Objective:
Please write out every line of the entries below again, swapping "common name" for "vernacular name" wherever it occurs and leaving everything else unchanged.

Record excerpts:
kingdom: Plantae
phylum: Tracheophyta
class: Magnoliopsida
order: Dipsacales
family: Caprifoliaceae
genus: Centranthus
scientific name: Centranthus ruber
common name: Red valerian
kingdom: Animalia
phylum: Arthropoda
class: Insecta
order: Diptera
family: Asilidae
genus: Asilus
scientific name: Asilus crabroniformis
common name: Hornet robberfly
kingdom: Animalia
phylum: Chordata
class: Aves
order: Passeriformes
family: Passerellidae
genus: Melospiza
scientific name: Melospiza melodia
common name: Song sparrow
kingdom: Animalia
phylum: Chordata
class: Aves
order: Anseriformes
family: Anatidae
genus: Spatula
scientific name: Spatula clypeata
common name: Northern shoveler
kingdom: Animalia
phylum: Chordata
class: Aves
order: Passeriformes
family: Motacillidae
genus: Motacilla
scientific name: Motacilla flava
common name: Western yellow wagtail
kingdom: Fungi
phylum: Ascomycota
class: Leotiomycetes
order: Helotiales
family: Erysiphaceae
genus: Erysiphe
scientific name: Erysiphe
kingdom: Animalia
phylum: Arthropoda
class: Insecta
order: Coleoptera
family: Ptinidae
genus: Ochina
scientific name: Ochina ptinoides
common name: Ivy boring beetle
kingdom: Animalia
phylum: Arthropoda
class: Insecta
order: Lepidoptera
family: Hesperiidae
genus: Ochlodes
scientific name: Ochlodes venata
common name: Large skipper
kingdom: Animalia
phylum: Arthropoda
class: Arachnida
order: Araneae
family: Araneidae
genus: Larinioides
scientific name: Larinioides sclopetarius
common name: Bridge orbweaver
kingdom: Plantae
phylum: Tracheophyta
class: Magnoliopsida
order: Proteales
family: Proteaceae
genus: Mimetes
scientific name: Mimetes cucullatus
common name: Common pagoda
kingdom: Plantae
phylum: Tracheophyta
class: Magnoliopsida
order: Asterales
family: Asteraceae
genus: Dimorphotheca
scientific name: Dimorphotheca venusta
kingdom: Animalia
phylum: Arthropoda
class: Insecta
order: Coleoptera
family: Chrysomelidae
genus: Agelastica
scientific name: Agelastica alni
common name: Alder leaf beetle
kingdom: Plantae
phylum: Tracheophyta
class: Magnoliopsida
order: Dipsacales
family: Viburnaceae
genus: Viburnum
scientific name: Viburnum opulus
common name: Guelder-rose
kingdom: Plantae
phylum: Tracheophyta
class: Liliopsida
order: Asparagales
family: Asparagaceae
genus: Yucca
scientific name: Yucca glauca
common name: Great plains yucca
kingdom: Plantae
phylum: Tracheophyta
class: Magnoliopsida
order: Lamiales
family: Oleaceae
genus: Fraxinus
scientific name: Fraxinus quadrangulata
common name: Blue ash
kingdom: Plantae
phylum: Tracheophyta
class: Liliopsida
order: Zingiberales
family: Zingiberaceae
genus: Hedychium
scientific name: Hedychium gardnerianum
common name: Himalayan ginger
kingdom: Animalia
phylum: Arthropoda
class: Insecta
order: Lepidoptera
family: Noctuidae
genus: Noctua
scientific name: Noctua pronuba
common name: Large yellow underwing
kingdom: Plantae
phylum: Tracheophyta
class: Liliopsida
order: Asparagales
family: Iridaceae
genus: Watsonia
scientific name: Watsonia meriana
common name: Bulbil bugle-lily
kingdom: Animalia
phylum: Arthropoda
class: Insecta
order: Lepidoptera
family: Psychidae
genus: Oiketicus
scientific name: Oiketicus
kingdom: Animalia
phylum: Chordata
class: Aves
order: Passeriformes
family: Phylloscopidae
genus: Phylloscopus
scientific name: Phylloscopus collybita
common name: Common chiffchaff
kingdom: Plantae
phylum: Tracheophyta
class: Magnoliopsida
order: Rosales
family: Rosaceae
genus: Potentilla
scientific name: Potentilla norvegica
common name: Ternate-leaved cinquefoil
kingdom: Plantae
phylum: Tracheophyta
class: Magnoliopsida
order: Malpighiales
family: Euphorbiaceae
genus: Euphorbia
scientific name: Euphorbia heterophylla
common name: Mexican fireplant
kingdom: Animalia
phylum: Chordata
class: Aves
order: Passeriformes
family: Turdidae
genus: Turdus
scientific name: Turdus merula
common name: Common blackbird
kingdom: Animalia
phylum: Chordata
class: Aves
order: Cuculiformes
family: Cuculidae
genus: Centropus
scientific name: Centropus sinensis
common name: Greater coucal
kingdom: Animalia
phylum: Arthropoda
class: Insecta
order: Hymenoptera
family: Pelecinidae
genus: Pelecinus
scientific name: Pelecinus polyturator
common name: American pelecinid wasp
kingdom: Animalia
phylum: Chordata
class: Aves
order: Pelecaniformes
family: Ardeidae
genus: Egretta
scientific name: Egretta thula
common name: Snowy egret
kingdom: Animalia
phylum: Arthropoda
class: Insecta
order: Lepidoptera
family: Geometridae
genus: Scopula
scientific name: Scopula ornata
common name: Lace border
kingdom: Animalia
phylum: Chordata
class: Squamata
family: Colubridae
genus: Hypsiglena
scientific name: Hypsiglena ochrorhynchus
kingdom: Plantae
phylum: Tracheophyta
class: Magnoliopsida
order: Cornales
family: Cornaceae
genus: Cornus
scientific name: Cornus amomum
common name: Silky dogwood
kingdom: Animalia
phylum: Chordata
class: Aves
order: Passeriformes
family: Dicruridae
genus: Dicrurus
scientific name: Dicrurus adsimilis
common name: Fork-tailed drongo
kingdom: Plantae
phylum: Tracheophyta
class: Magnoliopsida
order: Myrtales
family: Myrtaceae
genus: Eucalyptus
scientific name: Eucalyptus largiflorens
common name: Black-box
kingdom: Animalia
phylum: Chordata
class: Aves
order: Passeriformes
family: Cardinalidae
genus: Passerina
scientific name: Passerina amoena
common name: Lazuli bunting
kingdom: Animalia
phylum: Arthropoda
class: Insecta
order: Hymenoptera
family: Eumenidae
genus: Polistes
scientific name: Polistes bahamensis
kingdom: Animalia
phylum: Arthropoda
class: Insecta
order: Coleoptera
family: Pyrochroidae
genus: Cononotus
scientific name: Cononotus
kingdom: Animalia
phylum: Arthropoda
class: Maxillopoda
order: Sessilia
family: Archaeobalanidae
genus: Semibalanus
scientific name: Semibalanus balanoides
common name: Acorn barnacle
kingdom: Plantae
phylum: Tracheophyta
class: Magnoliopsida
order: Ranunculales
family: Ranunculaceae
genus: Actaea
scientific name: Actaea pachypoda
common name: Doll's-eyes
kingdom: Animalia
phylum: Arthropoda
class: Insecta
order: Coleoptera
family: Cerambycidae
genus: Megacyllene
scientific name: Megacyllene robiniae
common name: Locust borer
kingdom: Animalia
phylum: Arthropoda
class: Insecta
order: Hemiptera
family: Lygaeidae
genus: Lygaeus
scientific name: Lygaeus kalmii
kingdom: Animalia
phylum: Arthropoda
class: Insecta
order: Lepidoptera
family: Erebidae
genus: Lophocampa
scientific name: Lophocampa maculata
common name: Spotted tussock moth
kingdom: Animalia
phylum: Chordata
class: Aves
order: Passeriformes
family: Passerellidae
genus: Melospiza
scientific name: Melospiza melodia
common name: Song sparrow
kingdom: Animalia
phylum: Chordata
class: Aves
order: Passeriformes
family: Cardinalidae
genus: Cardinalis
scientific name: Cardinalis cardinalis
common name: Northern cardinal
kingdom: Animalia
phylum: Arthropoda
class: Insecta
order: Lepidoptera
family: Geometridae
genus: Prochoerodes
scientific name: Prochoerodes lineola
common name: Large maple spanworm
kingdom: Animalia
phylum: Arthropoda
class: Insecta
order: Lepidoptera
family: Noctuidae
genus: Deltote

Result for this task:
kingdom: Plantae
phylum: Tracheophyta
class: Magnoliopsida
order: Dipsacales
family: Caprifoliaceae
genus: Centranthus
scientific name: Centranthus ruber
vernacular name: Red valerian
kingdom: Animalia
phylum: Arthropoda
class: Insecta
order: Diptera
family: Asilidae
genus: Asilus
scientific name: Asilus crabroniformis
vernacular name: Hornet robberfly
kingdom: Animalia
phylum: Chordata
class: Aves
order: Passeriformes
family: Passerellidae
genus: Melospiza
scientific name: Melospiza melodia
vernacular name: Song sparrow
kingdom: Animalia
phylum: Chordata
class: Aves
order: Anseriformes
family: Anatidae
genus: Spatula
scientific name: Spatula clypeata
vernacular name: Northern shoveler
kingdom: Animalia
phylum: Chordata
class: Aves
order: Passeriformes
family: Motacillidae
genus: Motacilla
scientific name: Motacilla flava
vernacular name: Western yellow wagtail
kingdom: Fungi
phylum: Ascomycota
class: Leotiomycetes
order: Helotiales
family: Erysiphaceae
genus: Erysiphe
scientific name: Erysiphe
kingdom: Animalia
phylum: Arthropoda
class: Insecta
order: Coleoptera
family: Ptinidae
genus: Ochina
scientific name: Ochina ptinoides
vernacular name: Ivy boring beetle
kingdom: Animalia
phylum: Arthropoda
class: Insecta
order: Lepidoptera
family: Hesperiidae
genus: Ochlodes
scientific name: Ochlodes venata
vernacular name: Large skipper
kingdom: Animalia
phylum: Arthropoda
class: Arachnida
order: Araneae
family: Araneidae
genus: Larinioides
scientific name: Larinioides sclopetarius
vernacular name: Bridge orbweaver
kingdom: Plantae
phylum: Tracheophyta
class: Magnoliopsida
order: Proteales
family: Proteaceae
genus: Mimetes
scientific name: Mimetes cucullatus
vernacular name: Common pagoda
kingdom: Plantae
phylum: Tracheophyta
class: Magnoliopsida
order: Asterales
family: Asteraceae
genus: Dimorphotheca
scientific name: Dimorphotheca venusta
kingdom: Animalia
phylum: Arthropoda
class: Insecta
order: Coleoptera
family: Chrysomelidae
genus: Agelastica
scientific name: Agelastica alni
vernacular name: Alder leaf beetle
kingdom: Plantae
phylum: Tracheophyta
class: Magnoliopsida
order: Dipsacales
family: Viburnaceae
genus: Viburnum
scientific name: Viburnum opulus
vernacular name: Guelder-rose
kingdom: Plantae
phylum: Tracheophyta
class: Liliopsida
order: Asparagales
family: Asparagaceae
genus: Yucca
scientific name: Yucca glauca
vernacular name: Great plains yucca
kingdom: Plantae
phylum: Tracheophyta
class: Magnoliopsida
order: Lamiales
family: Oleaceae
genus: Fraxinus
scientific name: Fraxinus quadrangulata
vernacular name: Blue ash
kingdom: Plantae
phylum: Tracheophyta
class: Liliopsida
order: Zingiberales
family: Zingiberaceae
genus: Hedychium
scientific name: Hedychium gardnerianum
vernacular name: Himalayan ginger
kingdom: Animalia
phylum: Arthropoda
class: Insecta
order: Lepidoptera
family: Noctuidae
genus: Noctua
scientific name: Noctua pronuba
vernacular name: Large yellow underwing
kingdom: Plantae
phylum: Tracheophyta
class: Liliopsida
order: Asparagales
family: Iridaceae
genus: Watsonia
scientific name: Watsonia meriana
vernacular name: Bulbil bugle-lily
kingdom: Animalia
phylum: Arthropoda
class: Insecta
order: Lepidoptera
family: Psychidae
genus: Oiketicus
scientific name: Oiketicus
kingdom: Animalia
phylum: Chordata
class: Aves
order: Passeriformes
family: Phylloscopidae
genus: Phylloscopus
scientific name: Phylloscopus collybita
vernacular name: Common chiffchaff
kingdom: Plantae
phylum: Tracheophyta
class: Magnoliopsida
order: Rosales
family: Rosaceae
genus: Potentilla
scientific name: Potentilla norvegica
vernacular name: Ternate-leaved cinquefoil
kingdom: Plantae
phylum: Tracheophyta
class: Magnoliopsida
order: Malpighiales
family: Euphorbiaceae
genus: Euphorbia
scientific name: Euphorbia heterophylla
vernacular name: Mexican fireplant
kingdom: Animalia
phylum: Chordata
class: Aves
order: Passeriformes
family: Turdidae
genus: Turdus
scientific name: Turdus merula
vernacular name: Common blackbird
kingdom: Animalia
phylum: Chordata
class: Aves
order: Cuculiformes
family: Cuculidae
genus: Centropus
scientific name: Centropus sinensis
vernacular name: Greater coucal
kingdom: Animalia
phylum: Arthropoda
class: Insecta
order: Hymenoptera
family: Pelecinidae
genus: Pelecinus
scientific name: Pelecinus polyturator
vernacular name: American pelecinid wasp
kingdom: Animalia
phylum: Chordata
class: Aves
order: Pelecaniformes
family: Ardeidae
genus: Egretta
scientific name: Egretta thula
vernacular name: Snowy egret
kingdom: Animalia
phylum: Arthropoda
class: Insecta
order: Lepidoptera
family: Geometridae
genus: Scopula
scientific name: Scopula ornata
vernacular name: Lace border
kingdom: Animalia
phylum: Chordata
class: Squamata
family: Colubridae
genus: Hypsiglena
scientific name: Hypsiglena ochrorhynchus
kingdom: Plantae
phylum: Tracheophyta
class: Magnoliopsida
order: Cornales
family: Cornaceae
genus: Cornus
scientific name: Cornus amomum
vernacular name: Silky dogwood
kingdom: Animalia
phylum: Chordata
class: Aves
order: Passeriformes
family: Dicruridae
genus: Dicrurus
scientific name: Dicrurus adsimilis
vernacular name: Fork-tailed drongo
kingdom: Plantae
phylum: Tracheophyta
class: Magnoliopsida
order: Myrtales
family: Myrtaceae
genus: Eucalyptus
scientific name: Eucalyptus largiflorens
vernacular name: Black-box
kingdom: Animalia
phylum: Chordata
class: Aves
order: Passeriformes
family: Cardinalidae
genus: Passerina
scientific name: Passerina amoena
vernacular name: Lazuli bunting
kingdom: Animalia
phylum: Arthropoda
class: Insecta
order: Hymenoptera
family: Eumenidae
genus: Polistes
scientific name: Polistes bahamensis
kingdom: Animalia
phylum: Arthropoda
class: Insecta
order: Coleoptera
family: Pyrochroidae
genus: Cononotus
scientific name: Cononotus
kingdom: Animalia
phylum: Arthropoda
class: Maxillopoda
order: Sessilia
family: Archaeobalanidae
genus: Semibalanus
scientific name: Semibalanus balanoides
vernacular name: Acorn barnacle
kingdom: Plantae
phylum: Tracheophyta
class: Magnoliopsida
order: Ranunculales
family: Ranunculaceae
genus: Actaea
scientific name: Actaea pachypoda
vernacular name: Doll's-eyes
kingdom: Animalia
phylum: Arthropoda
class: Insecta
order: Coleoptera
family: Cerambycidae
genus: Megacyllene
scientific name: Megacyllene robiniae
vernacular name: Locust borer
kingdom: Animalia
phylum: Arthropoda
class: Insecta
order: Hemiptera
family: Lygaeidae
genus: Lygaeus
scientific name: Lygaeus kalmii
kingdom: Animalia
phylum: Arthropoda
class: Insecta
order: Lepidoptera
family: Erebidae
genus: Lophocampa
scientific name: Lophocampa maculata
vernacular name: Spotted tussock moth
kingdom: Animalia
phylum: Chordata
class: Aves
order: Passeriformes
family: Passerellidae
genus: Melospiza
scientific name: Melospiza melodia
vernacular name: Song sparrow
kingdom: Animalia
phylum: Chordata
class: Aves
order: Passeriformes
family: Cardinalidae
genus: Cardinalis
scientific name: Cardinalis cardinalis
vernacular name: Northern cardinal
kingdom: Animalia
phylum: Arthropoda
class: Insecta
order: Lepidoptera
family: Geometridae
genus: Prochoerodes
scientific name: Prochoerodes lineola
vernacular name: Large maple spanworm
kingdom: Animalia
phylum: Arthropoda
class: Insecta
order: Lepidoptera
family: Noctuidae
genus: Deltote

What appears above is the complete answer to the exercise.